CVE-2024-5671 (CVSS 9.8) Exposes Trellix Intrusion Prevention System to Remote Attacks
Trellix, a prominent cybersecurity provider, has issued urgent patches for two critical vulnerabilities discovered in its Intrusion Prevention System (IPS). The flaws, tracked as CVE-2024-5671 and CVE-2024-5731, leave unprotected systems vulnerable to remote code execution and unauthorized access.
A Dual Threat
The first vulnerability, CVE-2024-5671, stems from insecure deserialization within certain workflows of the IPS Manager. This flaw allows attackers to remotely inject malicious code and execute it on the targeted system, potentially leading to complete compromise. The severity of this vulnerability is underscored by its CVSS score of 9.8, classifying it as critical.
The second vulnerability, CVE-2024-5731, affects the communication workflow between the IPS Manager, Central Manager, and Local Manager. By manipulating the IP address parameter within requests, attackers can redirect communication to a server under their control. Additionally, they can decode an encoded string containing usernames and passwords, further compromising the system’s security.
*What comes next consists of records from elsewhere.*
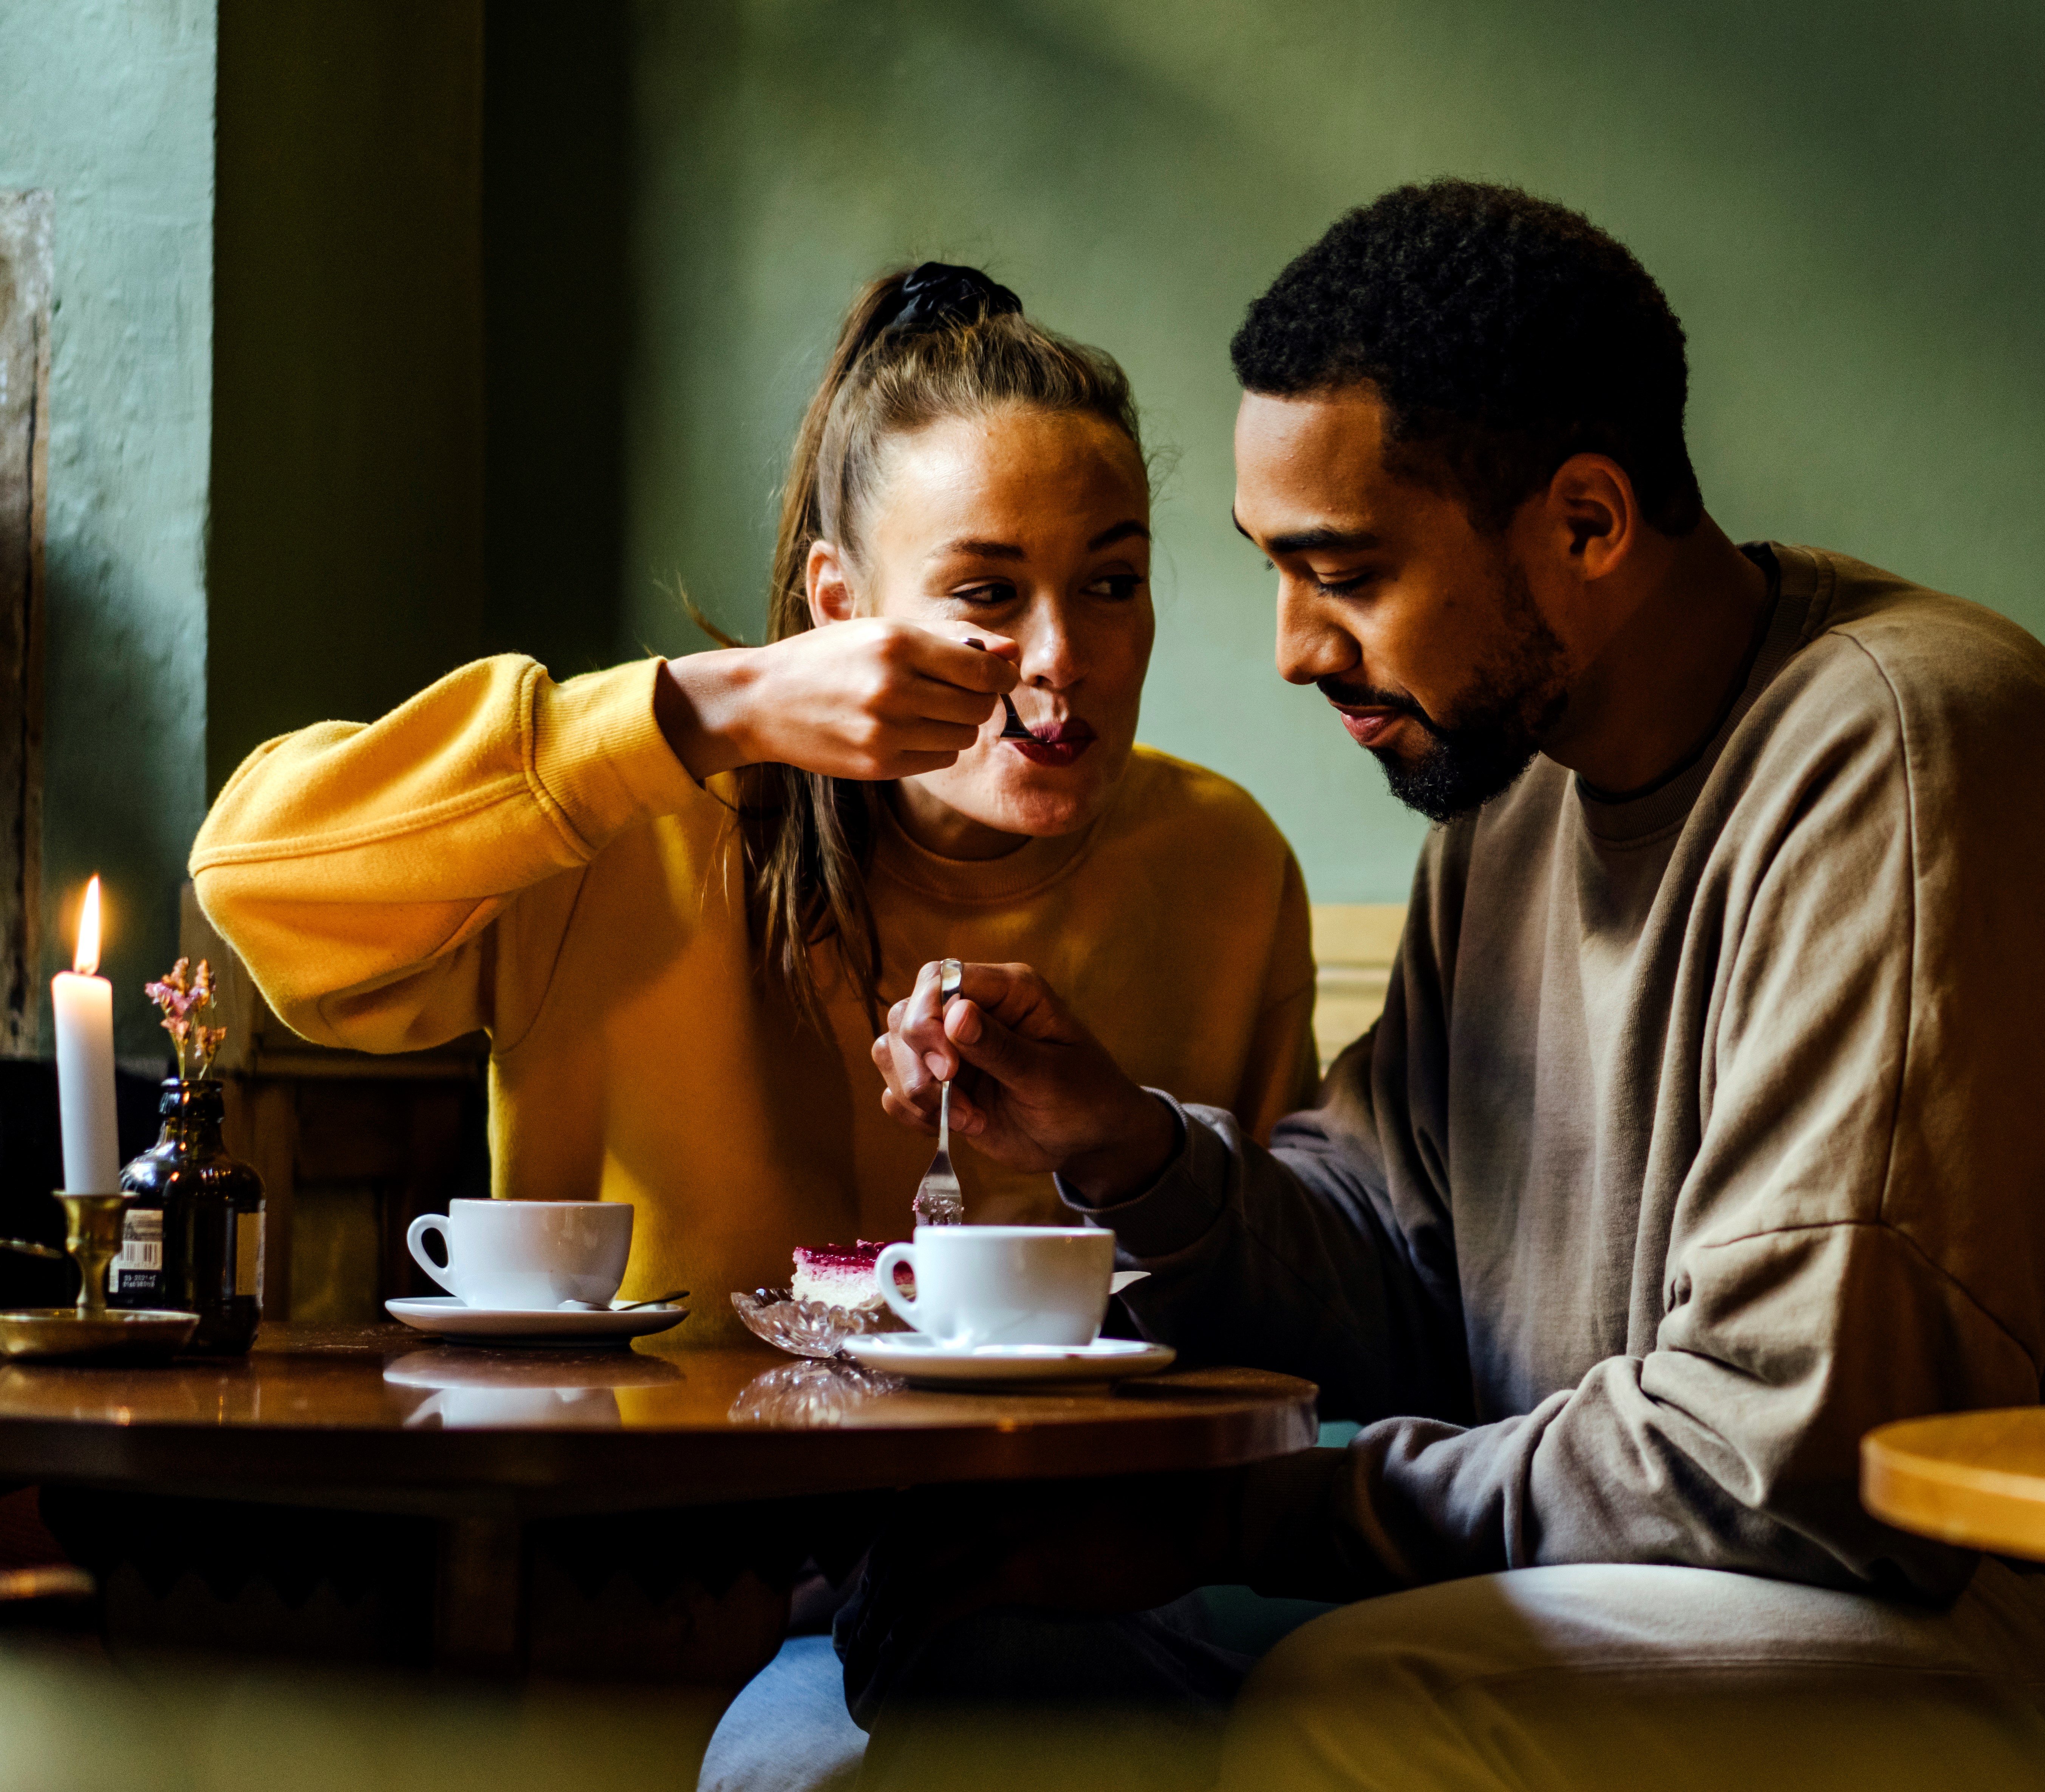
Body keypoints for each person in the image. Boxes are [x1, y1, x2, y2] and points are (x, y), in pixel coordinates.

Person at [784, 184, 2045, 1790]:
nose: (1295, 648)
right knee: (1004, 1654)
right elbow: (1391, 1256)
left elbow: (1786, 1463)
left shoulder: (1909, 749)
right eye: (1269, 570)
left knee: (1371, 1702)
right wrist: (1128, 1153)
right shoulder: (1505, 781)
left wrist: (1243, 1515)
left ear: (1583, 525)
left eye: (1345, 571)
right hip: (1667, 1606)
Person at [190, 264, 1318, 1334]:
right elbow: (254, 877)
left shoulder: (1225, 865)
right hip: (662, 1514)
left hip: (1063, 1523)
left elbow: (1283, 1308)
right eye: (988, 592)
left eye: (1112, 584)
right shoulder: (637, 824)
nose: (1061, 654)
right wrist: (710, 709)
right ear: (839, 601)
This vulnerability carries a CVSS score of 6.8, highlighting its potential for significant damage.
Far-Reaching Implications
Trellix IPS is a cornerstone for many organizations’ network security strategies. The discovered vulnerabilities could have severe consequences, including:
- Data breaches: Attackers could gain unauthorized access to sensitive data stored or transmitted across the network.
- Network disruption: Malicious code execution could lead to denial-of-service attacks or the spread of malware within the network.
- Lateral movement: Attackers could leverage compromised IPS systems to pivot and target other systems within the organization.
Urgent Action Recommended
Trellix has released patches for both vulnerabilities in version 11.1.7.84 of the IPS Manager and IPS Central Manager. Organizations using Trellix IPS are strongly urged to upgrade their systems immediately to mitigate the risk of exploitation.
The company has also provided detailed mitigation instructions for those unable to immediately patch their systems. These instructions can be found in the official security advisory on the Trellix website.